Navantia was involved with DCNS in building Agostas and Scorpenes some years ago but Navantia did not build them by itself. http://www.naval-technology.com/projects/scorpene/
HDW and DCNS are the firms with the greatest export experience and deepest knowledge base in conventional subs. HDW and DCNS should therefore be the front-runners in Australia S-80 future submarine selection. Inter-operability with the US is important hence its is highly desirable that these firms would be permitted by the US to incorporate the US SSN equivalent combat system and weapons fit.
The Navantia S-80 apparently incorporates the US combat system-weapons fit and is working with US company Electric Boat - which are strengths.
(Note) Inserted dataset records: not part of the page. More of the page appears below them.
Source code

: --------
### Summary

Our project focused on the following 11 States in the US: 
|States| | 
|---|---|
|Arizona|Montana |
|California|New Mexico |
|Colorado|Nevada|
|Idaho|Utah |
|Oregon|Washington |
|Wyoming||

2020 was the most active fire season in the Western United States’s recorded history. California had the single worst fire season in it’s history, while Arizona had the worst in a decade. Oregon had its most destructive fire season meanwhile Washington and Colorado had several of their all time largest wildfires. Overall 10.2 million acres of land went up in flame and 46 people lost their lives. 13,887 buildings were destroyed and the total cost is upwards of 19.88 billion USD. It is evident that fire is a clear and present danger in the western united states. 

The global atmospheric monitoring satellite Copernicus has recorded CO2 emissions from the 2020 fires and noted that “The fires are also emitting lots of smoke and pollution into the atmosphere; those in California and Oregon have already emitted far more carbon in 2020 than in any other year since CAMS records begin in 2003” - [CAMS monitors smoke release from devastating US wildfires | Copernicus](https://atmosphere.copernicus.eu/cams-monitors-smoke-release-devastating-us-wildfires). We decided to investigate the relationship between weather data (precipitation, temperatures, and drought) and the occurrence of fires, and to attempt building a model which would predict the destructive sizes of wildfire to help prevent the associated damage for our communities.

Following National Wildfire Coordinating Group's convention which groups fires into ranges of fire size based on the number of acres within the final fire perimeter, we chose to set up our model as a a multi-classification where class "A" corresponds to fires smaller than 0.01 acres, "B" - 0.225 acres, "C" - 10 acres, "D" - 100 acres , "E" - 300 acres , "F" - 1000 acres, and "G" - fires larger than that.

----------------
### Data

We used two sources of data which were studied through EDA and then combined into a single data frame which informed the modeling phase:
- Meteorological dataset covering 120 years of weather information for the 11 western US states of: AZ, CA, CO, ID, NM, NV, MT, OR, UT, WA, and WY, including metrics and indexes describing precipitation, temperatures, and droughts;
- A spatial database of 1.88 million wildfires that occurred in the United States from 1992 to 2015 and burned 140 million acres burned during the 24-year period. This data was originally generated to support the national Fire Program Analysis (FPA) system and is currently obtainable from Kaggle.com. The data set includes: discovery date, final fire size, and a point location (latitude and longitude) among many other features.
Australia also worked or works with Electric Boat in building-maintaining the Collins. However the S-80 falls down in not being completed and not yet exported. As indicated above the S-80 has been significantly delayed due to basic design faults. The S-80 is reportedly 70 tonnes overweight - hence suffering major balance problems - leading to a delayed in-service of 2017 - and cost overruns http://en.wikipedia.org/wiki/Navantia#Controversies.
Navantia apparently has never completed a submarine by itself or exported a sub by itself. As things stand this may make Navantia a higher risk sub maker than Kockums was in the 1980s for the Collins Class sub(?)
Note that in the 1980s Kockums was chosen over the more proven HDW at the last minute - and the rest is history. Now we have never completed a sub by itself Navantia in SEA 1000 contention.
If Navantia develops a demonstrably efficient S-80 and gets some export orders for subs experience before 2025 then it might be less high risk and less expensive a choice.
COMMENTS ON THIS GENTLESEAS ARTICLE
As this post was carried over from an old link it contains no visitor Comments facility.
However by other means MHalblaub commented January 20, 2014:
The Spanish S-80 and the Japanese submarines have something in common. The AIP of both submarine types is a licensed build by DCNS or Kockums.
Its unknown whether Navantia joint ventures with Electric Boat would improve Navantia's performance. see references to Electric Boat's assistance here.